I think that the reward of teaching people comes not from the money, or from the lunch treats but for the satisfaction of enriching an eager, humble and open mind. I can't say the same for others, but that is what I know of myself. I don't think it's altruistic in nature - I'm not lawfully good in alignment (I'm lawfully neutral). Perhaps when the satisfaction that I desire is not 'repaid', then the satisfaction of getting paid for my time, energy and effort will be somewhat used as a replacement reward. Why is sharing such knowledge satisfying? I think I've this phenomenon I call "teacher's complex" that gives me the kick when sharing about things that I am passionately involved. Perhaps in the beginning it's like a mentor-student relationship, but when the student gets equal or better than the mentor, it'll become more of a two like-minded people who share the similar view of the world. I find that idea immensely satisfying, and I would conclude that this is ultimately the reason why I would forsake immediate gratification of spending my own time to hopefully spread what I know to people who do not.

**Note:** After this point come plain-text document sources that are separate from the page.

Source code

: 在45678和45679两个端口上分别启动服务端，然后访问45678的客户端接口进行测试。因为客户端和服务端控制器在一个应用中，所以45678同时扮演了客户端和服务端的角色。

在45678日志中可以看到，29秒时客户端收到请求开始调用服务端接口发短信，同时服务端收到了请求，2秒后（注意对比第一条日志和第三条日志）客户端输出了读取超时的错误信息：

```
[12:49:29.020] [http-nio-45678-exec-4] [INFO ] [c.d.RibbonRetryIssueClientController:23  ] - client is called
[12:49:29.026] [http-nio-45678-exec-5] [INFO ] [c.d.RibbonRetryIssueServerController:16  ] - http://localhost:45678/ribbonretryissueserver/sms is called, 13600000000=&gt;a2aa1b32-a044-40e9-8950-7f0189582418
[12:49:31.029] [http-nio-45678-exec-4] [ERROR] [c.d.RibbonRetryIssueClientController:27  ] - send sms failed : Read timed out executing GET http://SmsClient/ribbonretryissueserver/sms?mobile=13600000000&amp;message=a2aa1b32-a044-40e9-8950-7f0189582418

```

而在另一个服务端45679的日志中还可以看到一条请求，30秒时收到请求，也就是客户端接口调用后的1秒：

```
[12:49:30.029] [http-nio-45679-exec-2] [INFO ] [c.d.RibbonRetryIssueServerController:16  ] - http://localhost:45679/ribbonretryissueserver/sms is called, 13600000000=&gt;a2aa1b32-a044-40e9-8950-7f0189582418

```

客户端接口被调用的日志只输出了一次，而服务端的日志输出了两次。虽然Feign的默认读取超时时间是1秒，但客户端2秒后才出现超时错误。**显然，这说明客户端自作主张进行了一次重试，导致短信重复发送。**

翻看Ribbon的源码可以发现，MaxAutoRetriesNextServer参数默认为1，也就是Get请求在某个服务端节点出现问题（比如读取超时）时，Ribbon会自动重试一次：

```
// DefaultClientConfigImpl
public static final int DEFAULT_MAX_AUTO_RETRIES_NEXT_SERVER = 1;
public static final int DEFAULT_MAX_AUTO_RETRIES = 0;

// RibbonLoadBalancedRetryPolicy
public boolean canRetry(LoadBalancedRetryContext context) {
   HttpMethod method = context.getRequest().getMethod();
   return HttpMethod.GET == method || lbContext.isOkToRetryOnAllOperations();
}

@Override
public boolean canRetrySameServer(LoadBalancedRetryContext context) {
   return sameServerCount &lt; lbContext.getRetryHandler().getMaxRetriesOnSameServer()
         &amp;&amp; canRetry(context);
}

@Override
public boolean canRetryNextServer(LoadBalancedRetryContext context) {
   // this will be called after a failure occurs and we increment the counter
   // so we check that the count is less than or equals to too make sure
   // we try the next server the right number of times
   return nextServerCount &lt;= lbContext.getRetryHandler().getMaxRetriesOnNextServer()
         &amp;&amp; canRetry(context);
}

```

But do notice that my criteria of teaching is towards someone with an eager, humble and open mind. What is meant by an eager mind? It is the willingness to learn and this can be exhibited by how much effort the student puts in with reference to how much effort the mentor puts in. I think an eager student would put in much more effort than the mentor. I suppose a mentor wants their student to at least show a certain standard of effort before he would willingly spend more time on his part. It's really a relationship marked by reciprocity. Nobody is willing to give and give and don't take. Such relationship would never be sustainable. What about humble and open minded? I think if a student's mind is fixated on an idea and he is very sure that he is right about that particular idea, it's not too incredible to deduce that the person do not have an open mind (at least with regards to this aspect of thought...I do realise that people can be open in one aspect but closed in others).  I think showing a mentor that you have a open mind and is willing to try out new ideas is one of the main reason why the mentor would even want to share with you in the first place. If you insist that you're right about certain things, I don't think anybody would approach you to share with you what they knew.

Thus in discovering my reasons for sharing with people my knowledge in the stock market, I've also uncovered how to find a mentor in different aspects of life. I've a few mentors whom I model after. They might not even know I'm their student, but I am indeed modelling after their thought process and how they behave in different circumstances. But that is being a silent student, quietly observing his mentor at work. If you want to find a mentor in life, or want mentors to approach you to share what they know, remember the three criteria as a student - eager, humble and an open-mind. Only then - and here I would like to paraphrase bro8888's words - would a master come down from the mountain to impart his skills to you.